** TASK INPUTS follows **
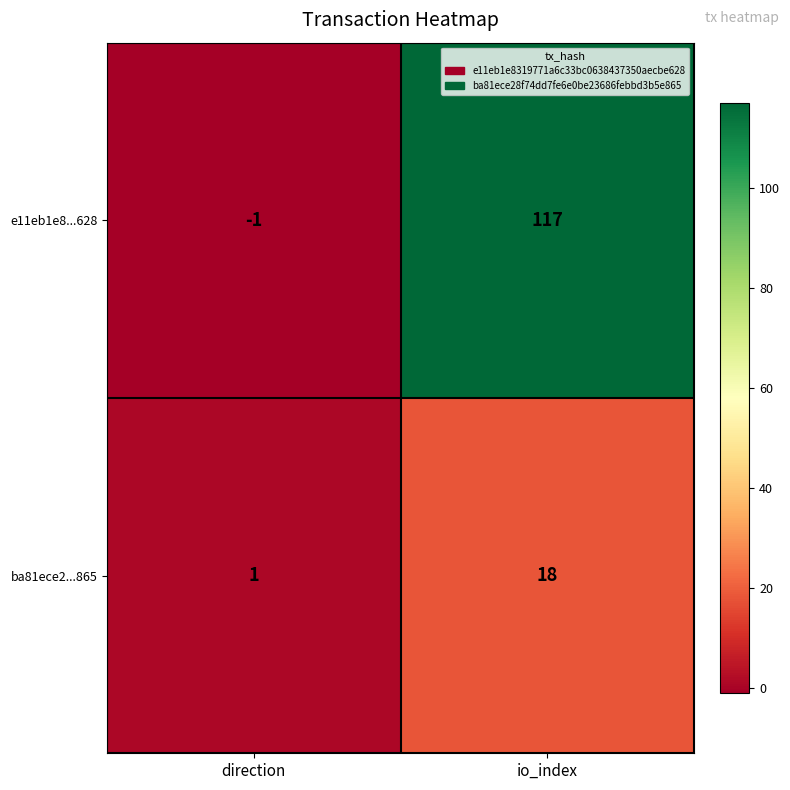

Rank the series by their maximum value, from lowest to highest.

ba81ece2...865, e11eb1e8...628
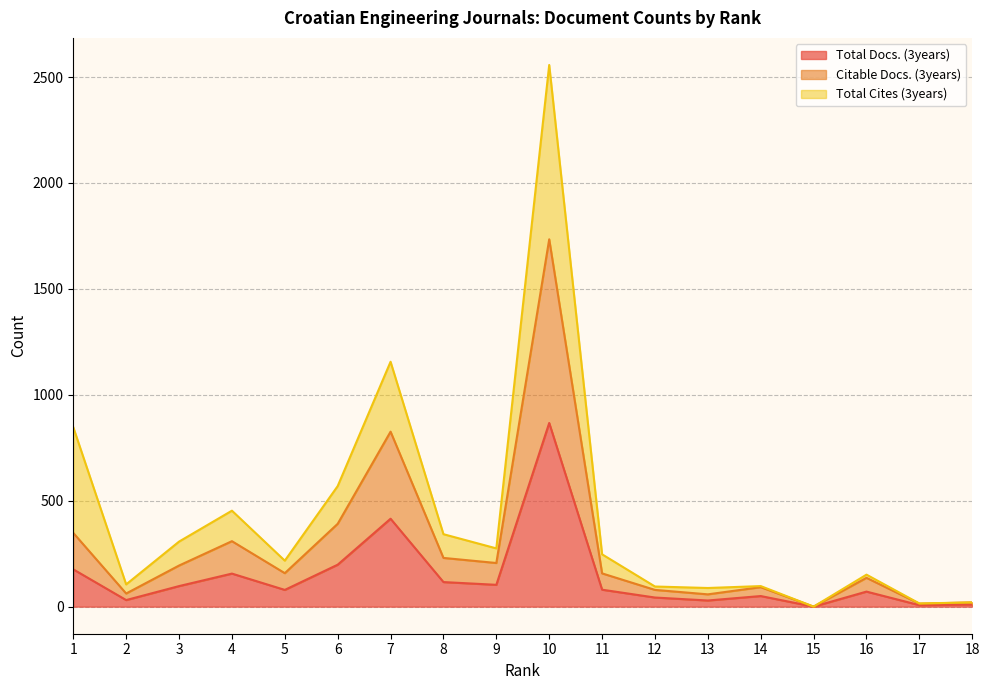

How many values in the Total Docs. (3years) series exceed 80?

8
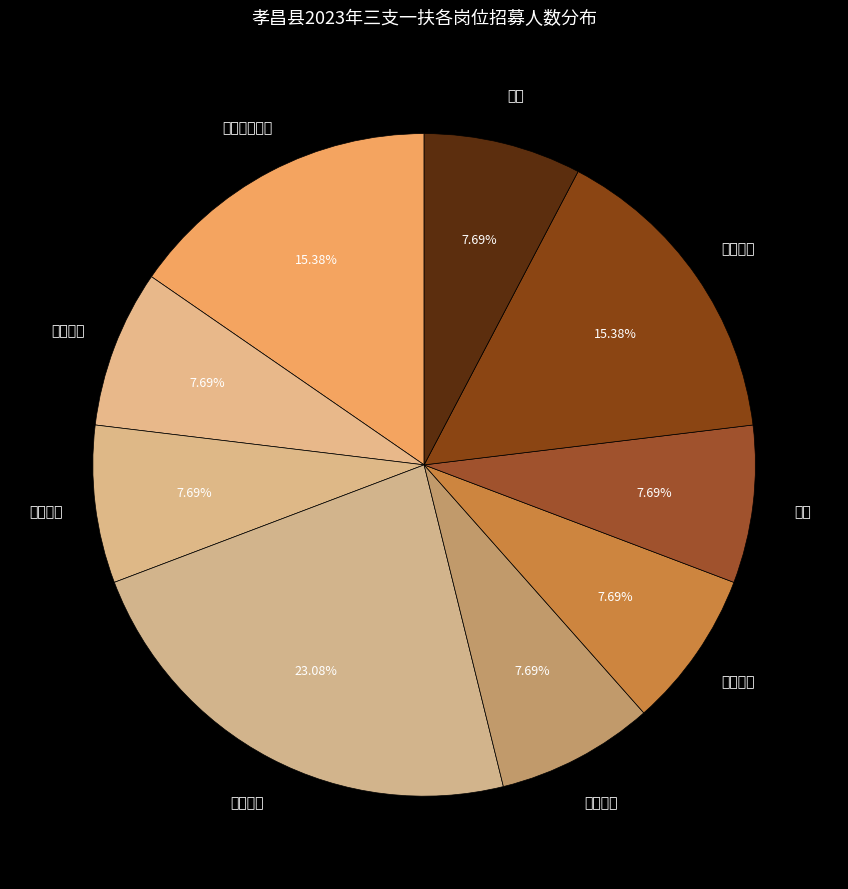

Does 基层文旅 represent more than half of the total?

No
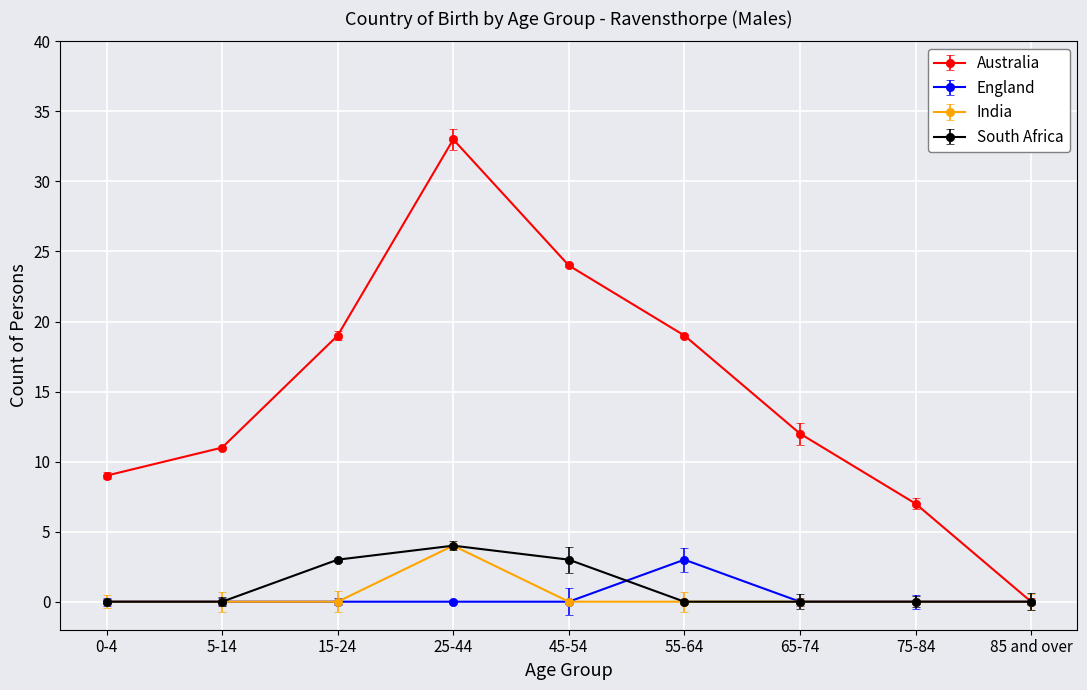

Between 65-74 and 85 and over, which series saw the biggest shift?

Australia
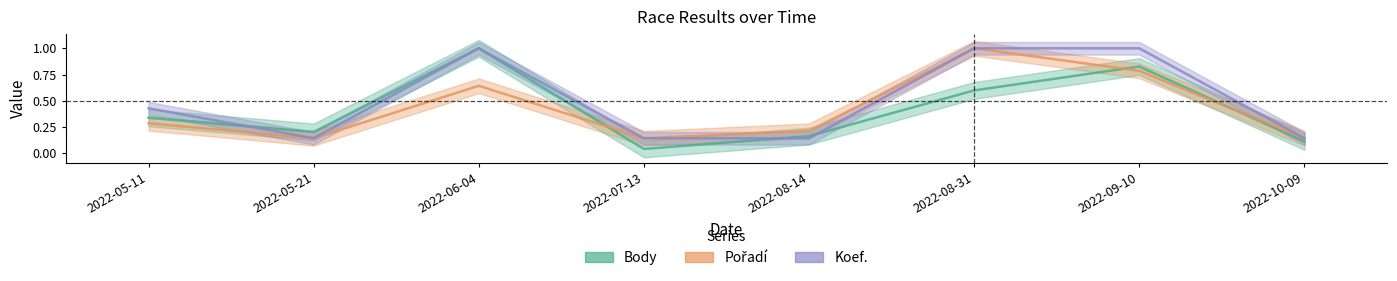

True or false: Koef. and Pořadí intersect in this chart.

False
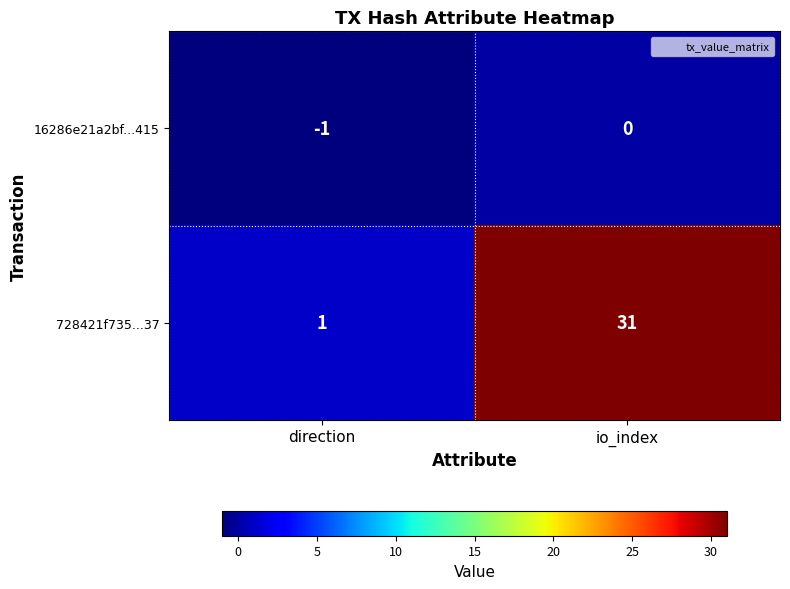

At how many categories does at least one series exceed 18?

1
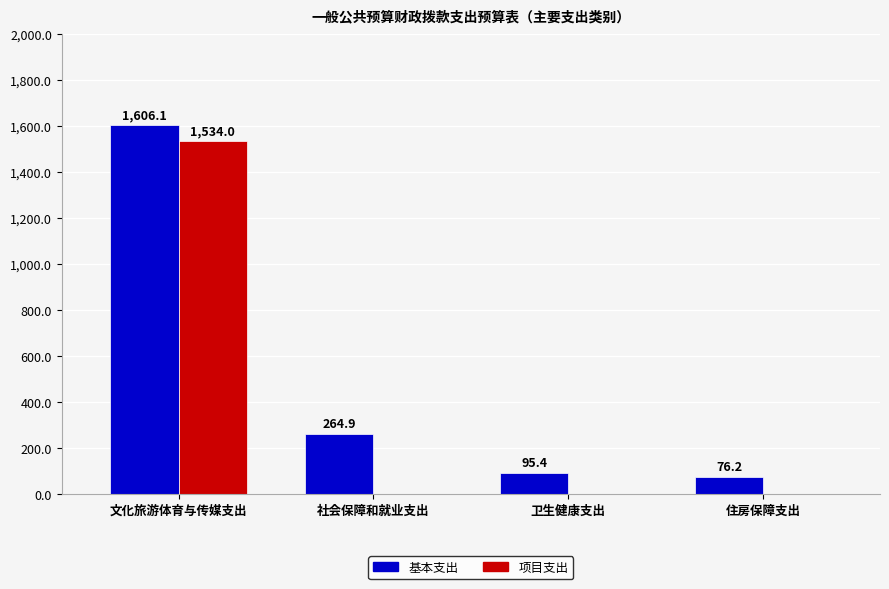

At which label does 基本支出 first exceed 264?

文化旅游体育与传媒支出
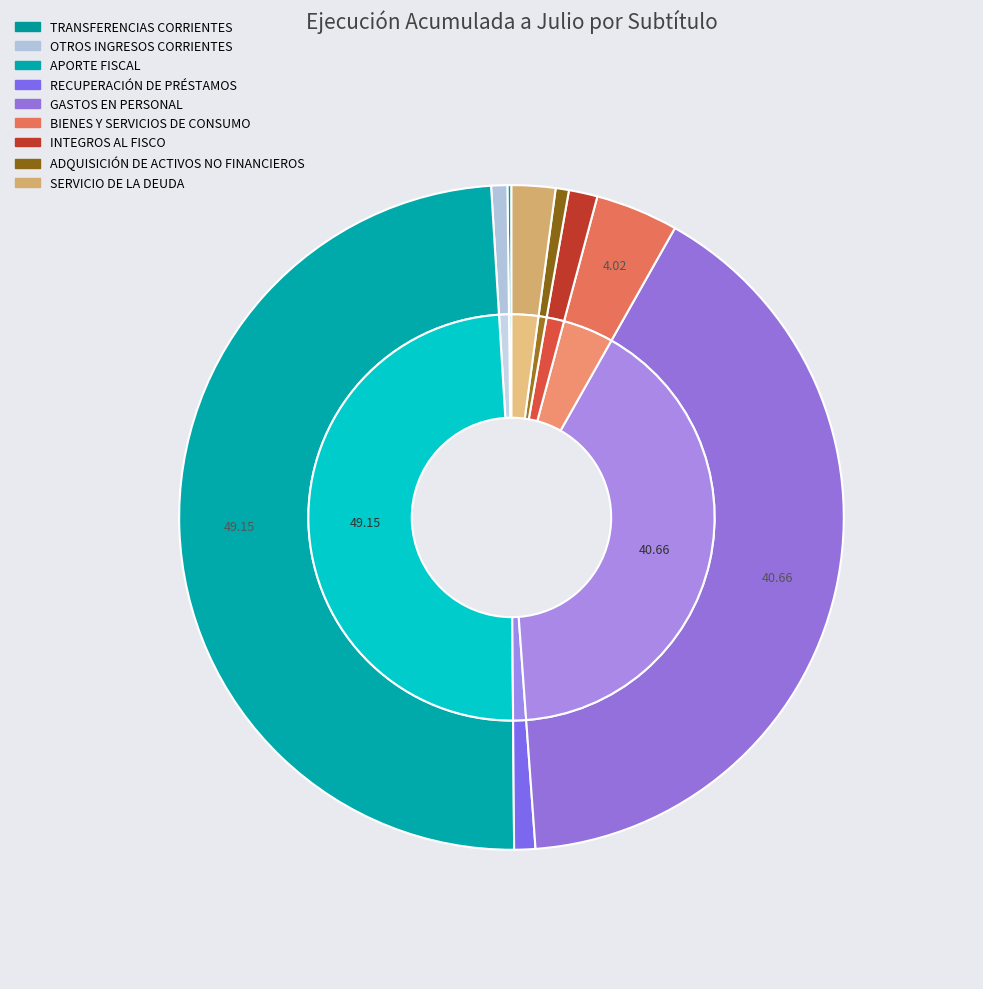

Is there any slice that represents more than half of the pie?

No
** End of TASK INPUTS **
▶ **EXERCISE PROMPT**
Collect every line in the items above that contains the string "half". Case counts.

▶ **FINISHED TASK**
Does 基层文旅 represent more than half of the total?
Is there any slice that represents more than half of the pie?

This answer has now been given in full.